Review of Beyond the Walls 2019

In anticipation of the publication of 2020’s Beyond the Walls anthology, I have been reflecting on past editions.

By A Creative Writing Student

At first glance, the most striking part of 2019’s Beyond the Walls, is the front cover. The bright yellow background allows the title to stand out and is eye-catching as its sits on a bookshelf. The skilfully etched hand invites the reader in, gesturing them to open up, to delve Beyond the Walls. The blurb takes the reader on a whirl-wind tour of both York St John University and York itself, it’s epic history ranging from ‘Roman ruins, Viking remains, a Gothic cathedral and Victorian splendour crisscrossed with Medieval cobbles.’ 2019’s theme is immediately clear, the ever-changing matter of identity, a subject that can take us, as Dr Naomi Booth states in her preface, from ‘Yorkshire to Nebraska to Mars’. It’s a question asked of the reader in the blurb; ‘Who will you become after venturing beyond the walls?’. I’m ready to go. It’s an exciting start.

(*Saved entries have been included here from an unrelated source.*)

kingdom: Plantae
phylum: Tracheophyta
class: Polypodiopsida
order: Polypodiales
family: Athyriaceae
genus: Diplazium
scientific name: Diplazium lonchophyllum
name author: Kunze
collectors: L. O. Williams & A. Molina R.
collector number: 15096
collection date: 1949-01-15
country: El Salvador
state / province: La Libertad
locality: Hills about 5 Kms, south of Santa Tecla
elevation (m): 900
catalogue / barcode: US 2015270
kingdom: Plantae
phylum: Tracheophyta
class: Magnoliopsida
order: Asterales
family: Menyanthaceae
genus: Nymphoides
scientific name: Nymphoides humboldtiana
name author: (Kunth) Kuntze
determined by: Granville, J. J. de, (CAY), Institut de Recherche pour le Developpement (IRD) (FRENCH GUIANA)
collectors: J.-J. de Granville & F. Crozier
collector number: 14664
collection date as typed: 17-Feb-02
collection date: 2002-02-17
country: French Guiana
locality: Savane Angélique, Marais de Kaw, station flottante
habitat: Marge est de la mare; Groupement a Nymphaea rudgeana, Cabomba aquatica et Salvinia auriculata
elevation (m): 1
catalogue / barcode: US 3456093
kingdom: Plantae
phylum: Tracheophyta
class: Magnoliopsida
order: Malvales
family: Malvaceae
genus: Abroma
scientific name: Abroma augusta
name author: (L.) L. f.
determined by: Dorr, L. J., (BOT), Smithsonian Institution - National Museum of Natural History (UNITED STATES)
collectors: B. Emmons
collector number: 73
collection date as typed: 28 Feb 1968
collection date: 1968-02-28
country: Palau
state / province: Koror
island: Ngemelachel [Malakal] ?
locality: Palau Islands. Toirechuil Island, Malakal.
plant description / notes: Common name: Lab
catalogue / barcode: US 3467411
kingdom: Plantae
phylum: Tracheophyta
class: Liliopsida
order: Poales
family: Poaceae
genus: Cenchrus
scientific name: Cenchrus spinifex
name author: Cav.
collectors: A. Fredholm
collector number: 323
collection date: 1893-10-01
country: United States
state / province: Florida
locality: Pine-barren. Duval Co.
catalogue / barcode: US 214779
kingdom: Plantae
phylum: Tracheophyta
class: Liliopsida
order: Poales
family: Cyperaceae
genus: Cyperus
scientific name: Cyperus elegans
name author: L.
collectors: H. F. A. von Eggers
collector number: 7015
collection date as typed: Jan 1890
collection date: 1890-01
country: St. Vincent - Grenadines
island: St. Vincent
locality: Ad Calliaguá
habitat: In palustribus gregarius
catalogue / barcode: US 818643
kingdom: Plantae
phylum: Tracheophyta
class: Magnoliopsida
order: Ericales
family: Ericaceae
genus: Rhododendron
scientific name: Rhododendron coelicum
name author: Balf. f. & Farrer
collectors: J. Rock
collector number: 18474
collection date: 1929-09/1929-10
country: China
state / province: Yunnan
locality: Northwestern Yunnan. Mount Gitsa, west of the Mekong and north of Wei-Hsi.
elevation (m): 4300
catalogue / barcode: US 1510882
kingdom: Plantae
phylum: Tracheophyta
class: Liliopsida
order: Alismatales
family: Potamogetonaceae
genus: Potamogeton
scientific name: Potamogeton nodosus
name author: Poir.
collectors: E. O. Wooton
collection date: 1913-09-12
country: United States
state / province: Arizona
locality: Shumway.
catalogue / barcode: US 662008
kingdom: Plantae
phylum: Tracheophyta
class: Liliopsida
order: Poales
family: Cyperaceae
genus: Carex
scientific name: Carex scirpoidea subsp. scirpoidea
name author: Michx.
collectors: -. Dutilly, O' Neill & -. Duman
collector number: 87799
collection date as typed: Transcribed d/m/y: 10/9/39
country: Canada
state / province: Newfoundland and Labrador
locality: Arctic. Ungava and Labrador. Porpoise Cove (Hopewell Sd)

Three forms of writing are included in 2019’s Beyond the Walls; poems, creative non-fiction and prose. We begin with poetry. We begin with home. Where better to explore the theme of identity than with home? The first place to shape us, the place we can love and hate, miss and long for, all in equal measure, all at the same time. As promised, we arrive in Nebraska with a bitter-sweet love-letter to a home even colder than Yorkshire’s winter, but it’s a place that grows on its writer through the poem. We move to London where Secret Lives Beyond Uncanny Doors highlights all the things we cannot see behind closed doors through its use of bold blocks of black, reminding us never to assume we know what’s truly going on. We pack up and move in Home, as the writer worries about the mark they’ll make in this new phase of life, in this new place, under ‘new clouds […that] aren’t the clouds that I’m used to’. But identity is more than the place we call home, and Beyond the Walls does not forget this. Skilfully tackling issues of consent, mental illness, discrimination and disrespect, Mine NOT Yours! takes the reader through all the lessons in society, from the ones untold to the ones that are never heard and the ones few wish to understand. Defined explores where identity sits in all of these. We end with a lens focused on confidence and warning of the dangers of comparing you own to others.  Already we have covered a wide range of topics, and the next two forms only seek to add more.

Although the shortest, the creative-nonfiction of 2019’s Beyond the Walls packs an epic punch. Both pieces take the reader on an emotional journey, continuing through the exploration of past identities and homes. The Morning After mourns lost identities, working through the grief. Grandma’s House is a more nostalgic trip down memory lane, back to a time of childhood, chicken and chips.

Our theme of identity turns a chilling corner in the prose section. The first is a mysterious journey through the subconscious mind as the character seeks to find the answers of the future. The next story has its characters literally paying for their lives with all aspects of their identities, highlighting all the parts of the world that make us us. These stories create a sense uncanniness, alluding to the dangerous undercurrents an unsure identity can have. Learning about yourself is also tackled, heart-warmingly so, in String Making, which accounts a tale of a child learning about herself. She learns to accept her identity as she holds some ‘strings’ with pride, whilst letting other parts slip away. We begin to explore the impact of other people on identity, too. String Making looks at the identity of ‘friend’ and what it means to hold that title, while Mr Smith lovingly tells the story of a man who continues with his and his wife’s traditions even after she has died. But identity cannot be explored by writers without the anthology taking a look at writing itself, and its impact on identity. Skilfully giving voice to a character talking to his writer, The Four Ghosts of Martin Croft allows Martin to voice his opinion of his writer as they take his identity for their own. This story also explores the links of family identity and identities of past lives lost in time.

Every page of 2019’s Beyond the Walls provides moving and thought-proving pieces that all deliver on the promise to move beyond the walls of York (and Nebraska and Mars) and deep into ourselves. Feeling inspired, I’m excited to now read 2018’s edition and see where they take us beyond the walls.